Bloomberg vowed to appeal the ruling.
“If this decision were to stand,” Bloomberg said the drop in violent crime could be reversed and would ultimately “make our city, and in fact the whole country, a more dangerous place.”
Kelly, also present, shot down the accusations that the NYPD has been racially profiling New Yorkers, calling them “disturbing and offensive” and reminded residents that the NYPD is the most racially and ethnically diverse police department in the world.
Currently, the New York City Council is considering overriding a mayoral veto of the Community Safety Act, a bill that would create an Inspector General for the NYPD and allow victims of stop-and-frisk to charge police for racial profiling.
If the Inspector General role is created and Scheindlin’s appointment of independent monitor Peter Zimroth, a former prosecutor for the Manhattan district attorney’s office, holds up, the NYPD will have two outsiders monitoring its policies and activities.

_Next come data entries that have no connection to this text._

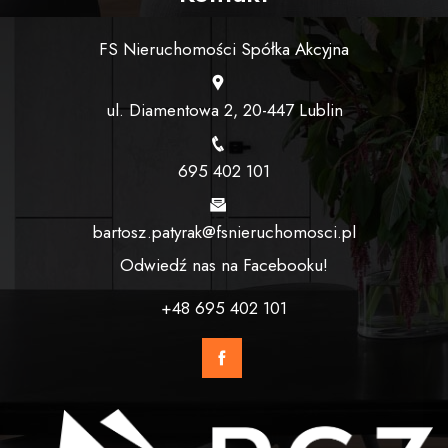
FS Nieruchomości Spółka Akcyjna
ul. Diamentowa 2, 20-447 Lublin
695 402 101
bartosz.patyrak@fsnieruchomosci.pl
Odwiedź nas na Facebooku!
+48 695 402 101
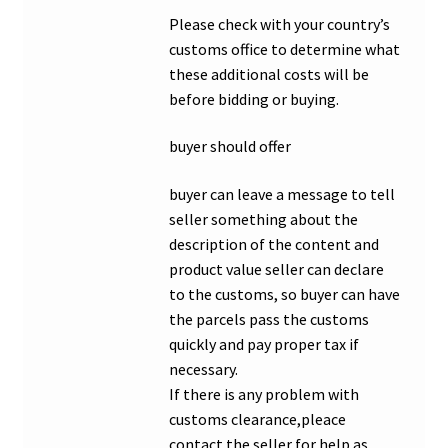
Please check with your country’s
customs office to determine what
these additional costs will be
before bidding or buying.
buyer should offer
buyer can leave a message to tell
seller something about the
description of the content and
product value seller can declare
to the customs, so buyer can have
the parcels pass the customs
quickly and pay proper tax if
necessary.
If there is any problem with
customs clearance,pleace
contact the seller for help as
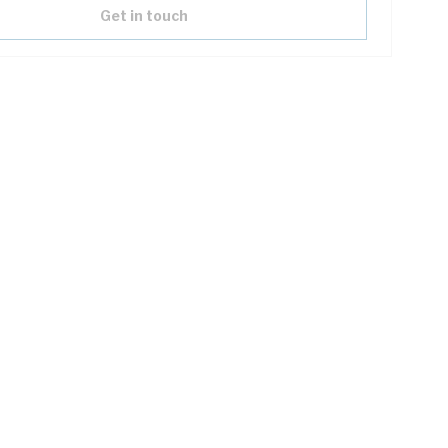
Get in touch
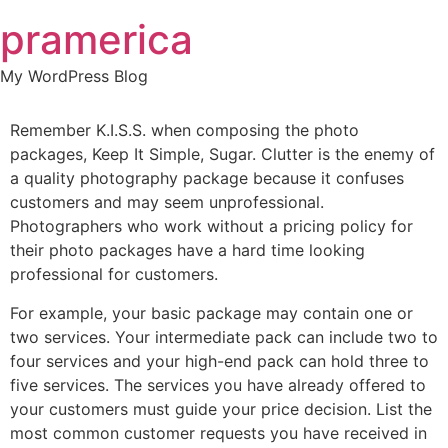
Skip
pramerica
to
content
My WordPress Blog
Remember K.I.S.S. when composing the photo
packages, Keep It Simple, Sugar. Clutter is the enemy of
a quality photography package because it confuses
customers and may seem unprofessional.
Photographers who work without a pricing policy for
their photo packages have a hard time looking
professional for customers.
For example, your basic package may contain one or
two services. Your intermediate pack can include two to
four services and your high-end pack can hold three to
five services. The services you have already offered to
your customers must guide your price decision. List the
most common customer requests you have received in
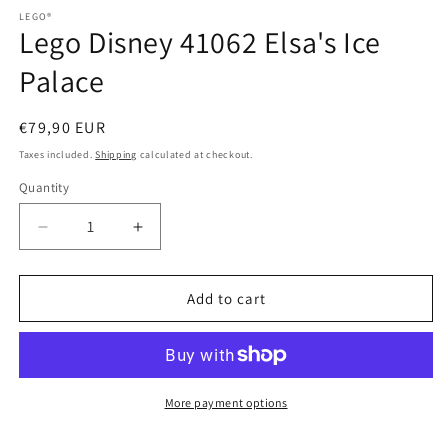
media
1
LEGO®
2
in
Lego Disney 41062 Elsa's Ice
in
modal
modal
Palace
Regular
€79,90 EUR
price
Taxes included.
Shipping
calculated at checkout.
Quantity
Quantity
Decrease
Increase
quantity
quantity
for
for
Lego
Lego
Add to cart
Disney
Disney
41062
41062
Elsa&#39;s
Elsa&#39;s
Ice
Ice
Palace
Palace
More payment options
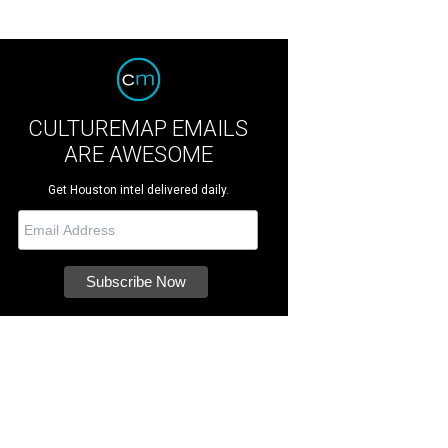
CULTUREMAP EMAILS
ARE AWESOME
Get Houston intel delivered daily.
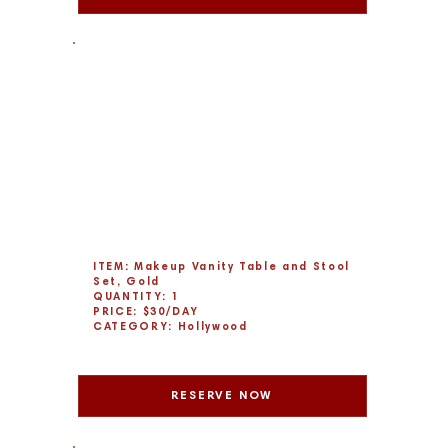
ITEM: Makeup Vanity Table and Stool
Set, Gold
QUANTITY: 1
PRICE: $30/DAY
CATEGORY: Hollywood
RESERVE NOW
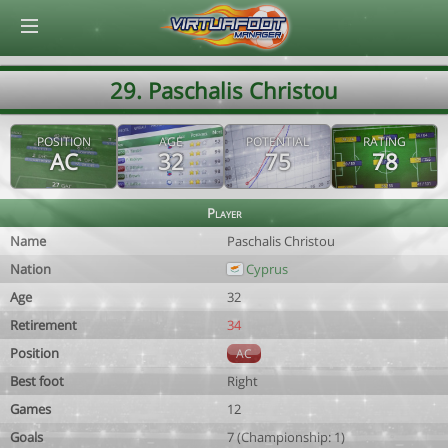
© Virtuafoot Manager by Aymeric Le Corre 202608071608
29. Paschalis Christou
POSITION
AGE
POTENTIAL
RATING
AC
32
75
78
Player
Name
Paschalis Christou
Nation
Cyprus
Age
32
Retirement
34
Position
AC
Best foot
Right
Games
12
Goals
7 (Championship: 1)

Before this summer, there were none.
William Cannon, a criminal justice professor at Monroe College who is also a 27-year veteran of the NYPD, has mixed feelings on stop-and-frisk tactics. He called the NYPD’s policy “a good one” because he said it has resulted in huge decreases in crime. But he said the NYPD erred when it began pushing stop-and-frisk as a required activity.
Cannon, who feared the decision would embolden people to carry guns on the street, said the make-up of those stopped was “consistent with the people who are appearing on the crime reports. The reason why they are targeting young black and Hispanic people is because they show up on the crime reports.”